TAREA PROPUESTA
Devuelve el texto de origen completo, idéntico palabra por palabra.

TEXTO DE ORIGEN
-- -- --

Como sucedería con los combates de Yenín, los dirigentes palestinos habían fabricado dos mensajes dirigidos a públicos diferentes. Ante los occidentales, se presentaban como las víctimas inocentes e inermes de una agresión imperialista —un tópico falso que encontró un eco innegable—, pero, ante su gente, reconocían con orgullo la verdad, es decir, que todo obedecía a planes bien ideados cuya única finalidad era aniquilar a Israel. Por supuesto, semejante política vino unida a una represión interna para acabar con los disidentes. Por ejemplo, el palestino Sari Nuseiba, que se declaró en contra de lo que estaba sucediendo, recibió enseguida las amenazas del grupo terrorista Hamás.

Por pereza, por prejuicios o por ignorancia, no fueron pocos los medios de comunicación que hicieron el juego a Arafat y a los terroristas. Por ejemplo, el periodista Bernard Langlois de la cadena francesa Antenne 2 comparó lo que estaba sucediendo con la Solución Final llevada a cabo por Hitler, naturalmente identificando con éste al Estado de Israel. De manera bien reveladora, Langlois perdió su empleo tiempo después, pero no por este dislate impropio de un profesional serio sino por haber hablado con ligereza de la muerte de la princesa Grace de Mónaco. El episodio difícilmente puede ser más elocuente. Cuesta trabajo no llegar a la conclusión de que la cadena estaba más preocupada por ciertas noticias propias de la prensa del corazón que por transmitir una información veraz y objetiva sobre Oriente Medio.

-- -- --

DATOS
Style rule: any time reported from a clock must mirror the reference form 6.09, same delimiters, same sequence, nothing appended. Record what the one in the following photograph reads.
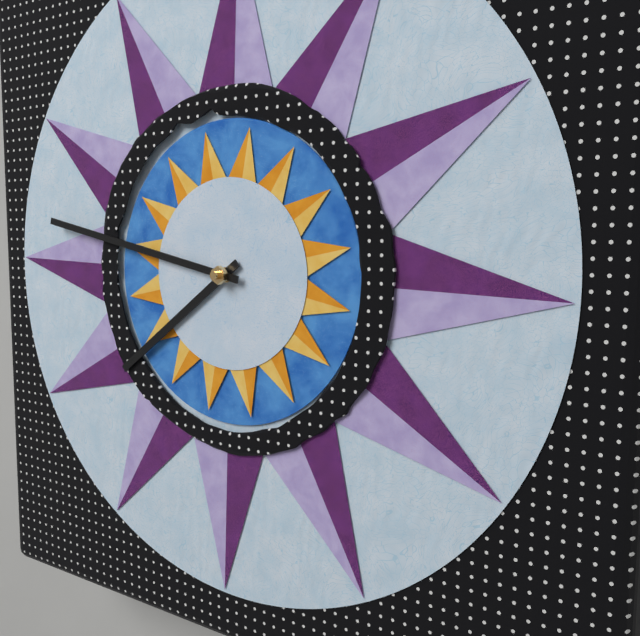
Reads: 7.47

-- -- --

SOLUCIÓN
Como sucedería con los combates de Yenín, los dirigentes palestinos habían fabricado dos mensajes dirigidos a públicos diferentes. Ante los occidentales, se presentaban como las víctimas inocentes e inermes de una agresión imperialista —un tópico falso que encontró un eco innegable—, pero, ante su gente, reconocían con orgullo la verdad, es decir, que todo obedecía a planes bien ideados cuya única finalidad era aniquilar a Israel. Por supuesto, semejante política vino unida a una represión interna para acabar con los disidentes. Por ejemplo, el palestino Sari Nuseiba, que se declaró en contra de lo que estaba sucediendo, recibió enseguida las amenazas del grupo terrorista Hamás.

Por pereza, por prejuicios o por ignorancia, no fueron pocos los medios de comunicación que hicieron el juego a Arafat y a los terroristas. Por ejemplo, el periodista Bernard Langlois de la cadena francesa Antenne 2 comparó lo que estaba sucediendo con la Solución Final llevada a cabo por Hitler, naturalmente identificando con éste al Estado de Israel. De manera bien reveladora, Langlois perdió su empleo tiempo después, pero no por este dislate impropio de un profesional serio sino por haber hablado con ligereza de la muerte de la princesa Grace de Mónaco. El episodio difícilmente puede ser más elocuente. Cuesta trabajo no llegar a la conclusión de que la cadena estaba más preocupada por ciertas noticias propias de la prensa del corazón que por transmitir una información veraz y objetiva sobre Oriente Medio.